_課題の目的_:
以下のすべてのレコードを書き直してください。「MDF」を「PAL」に置き換え、ほかは変えず、画像は答えに含めないでください。

#### 課題用レコード

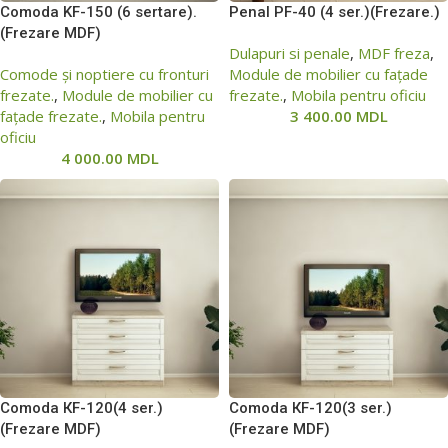
Comoda KF-150 (6 sertare).
Penal PF-40 (4 ser.)(Frezare.)
(Frezare MDF)
Dulapuri si penale
,
MDF freza
,
Comode și noptiere cu fronturi
Module de mobilier cu fațade
frezate.
,
Module de mobilier cu
frezate.
,
Mobila pentru oficiu
fațade frezate.
,
Mobila pentru
3 400.00
MDL
oficiu
4 000.00
MDL
Comoda КF-120(4 ser.)
Comoda КF-120(3 ser.)
(Frezare MDF)
(Frezare MDF)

########

_課題の結果_:
Comoda KF-150 (6 sertare).
Penal PF-40 (4 ser.)(Frezare.)
(Frezare PAL)
Dulapuri si penale
,
PAL freza
,
Comode și noptiere cu fronturi
Module de mobilier cu fațade
frezate.
,
Module de mobilier cu
frezate.
,
Mobila pentru oficiu
fațade frezate.
,
Mobila pentru
3 400.00
MDL
oficiu
4 000.00
MDL
Comoda КF-120(4 ser.)
Comoda КF-120(3 ser.)
(Frezare PAL)
(Frezare PAL)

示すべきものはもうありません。